Published onApr 08, 2020
IV. Ex ante Policies to Avoid Contagion: Capital, Liquidity, Resolution, Money Market Mutual Fund Reform, and Limits on Short-Term Funding

Following the crisis, three strategies have been deployed to make the financial system safer from systemic risk: (1) capital requirements designed to enable banks to incur losses without failing; (2) “private” bank liquidity requirements designed to ensure that banks have sufficient high-quality assets that can be sold or pledged as collateral to meet sudden withdrawals, allowing institutions to survive without public liquidity support; and (3) resolution procedures that impose losses on the debt and equity holders of financial holding companies without impacting the short-term creditors of their banks or other operating subsidiaries like broker-dealers.

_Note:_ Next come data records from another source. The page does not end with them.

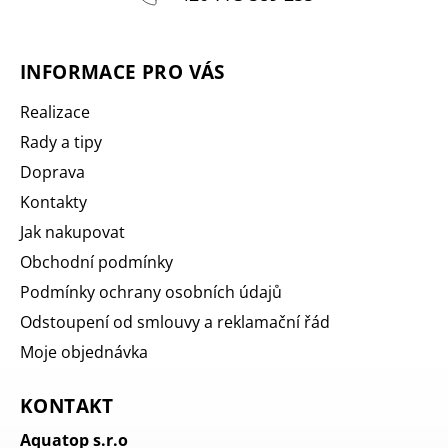
INFORMACE PRO VÁS
Realizace
Rady a tipy
Doprava
Kontakty
Jak nakupovat
Obchodní podmínky
Podmínky ochrany osobních údajů
Odstoupení od smlouvy a reklamační řád
Moje objednávka
KONTAKT
Aquatop s.r.o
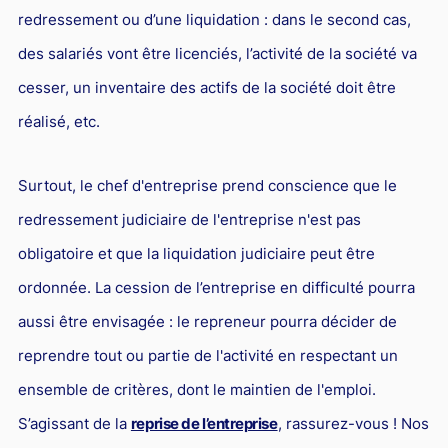
redressement ou d’une liquidation : dans le second cas,
des salariés vont être licenciés, l’activité de la société va
cesser, un inventaire des actifs de la société doit être
réalisé, etc.
Surtout, le chef d'entreprise prend conscience que le
redressement judiciaire de l'entreprise n'est pas
obligatoire et que la liquidation judiciaire peut être
ordonnée. La cession de l’entreprise en difficulté pourra
aussi être envisagée : le repreneur pourra décider de
reprendre tout ou partie de l'activité en respectant un
ensemble de critères, dont le maintien de l'emploi.
S’agissant de la
reprise de l’entreprise
, rassurez-vous ! Nos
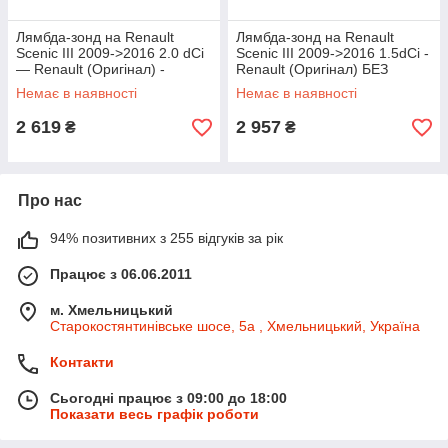
Лямбда-зонд на Renault
Лямбда-зонд на Renault
Scenic III 2009->2016 2.0 dCi
Scenic III 2009->2016 1.5dCi -
— Renault (Оригінал) -
Renault (Оригінал) БЕЗ
226A49071R
УПАКОВКИ - 226A41733RJ
Немає в наявності
Немає в наявності
2 619
2 957
₴
₴
Про нас
94% позитивних з 255 відгуків за рік
Працює з 06.06.2011
м. Хмельницький
Старокостянтинівське шосе, 5а , Хмельницький, Україна
Контакти
Сьогодні працює з 09:00 до 18:00
Показати весь графік роботи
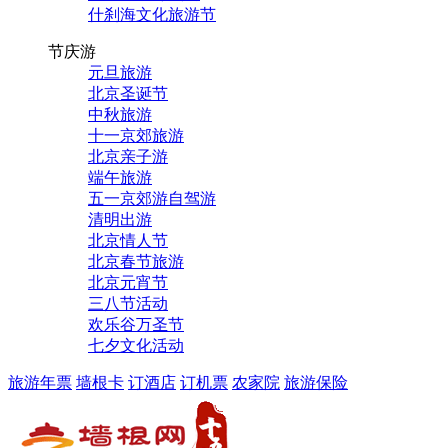
什刹海文化旅游节
节庆游
元旦旅游
北京圣诞节
中秋旅游
十一京郊旅游
北京亲子游
端午旅游
五一京郊游自驾游
清明出游
北京情人节
北京春节旅游
北京元宵节
三八节活动
欢乐谷万圣节
七夕文化活动
旅游年票
墙根卡
订酒店
订机票
农家院
旅游保险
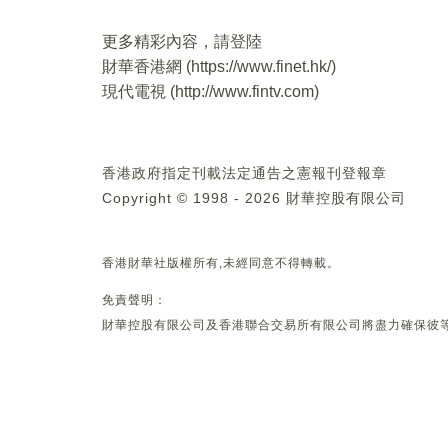
更多精彩內容，請登陸
財華香港網 (
https://www.finet.hk/
)
現代電視 (
http://www.fintv.com
)
香港政府指定刊載法定通告之憲報刊登報章
Copyright © 1998 - 2026 財華控股有限公司
香港財華社版權所有,未經同意不得轉載。
免責聲明：
財華控股有限公司及香港聯合交易所有限公司將盡力確保彼等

Some claim these policies alone or in combination will sufficiently insulate the financial system from contagion ex ante so as to obviate the need for a strong LLR and guarantee system. As developed below, I disagree and have called this the two wings and a prayer approach, the resolution being the prayer. While special policies, as we have already discussed, have been developed to avoid runs on money market funds, these policies will not achieve this objective. The problem with these policies is that they are so internally flawed that they are unlikely to achieve their own defined objectives, and even if they did, could not work well enough to stop contagion. Furthermore liquidity provision in the United States has suffered as a result of Dodd–Frank: public provision of liquidity has been limited by the restrictions on the Fed, while private provision of liquidity has also been limited through the combination of the new leverage ratio requirements, the liquidity coverage ratio and the Volcker rule.

That said, this part will look at another approach to stopping contagion, one that has been subject to much discussion but is not close to being adopted—at least in any direct form—to sharply reduce the amount of short-term funding in the financial system as a whole. Indeed the best that any or all of these policies can do is to reduce the probability of contagion ex ante. Given the destructive nature of contagion, however, we will still need ex post responses, lender of last resort, and guarantees.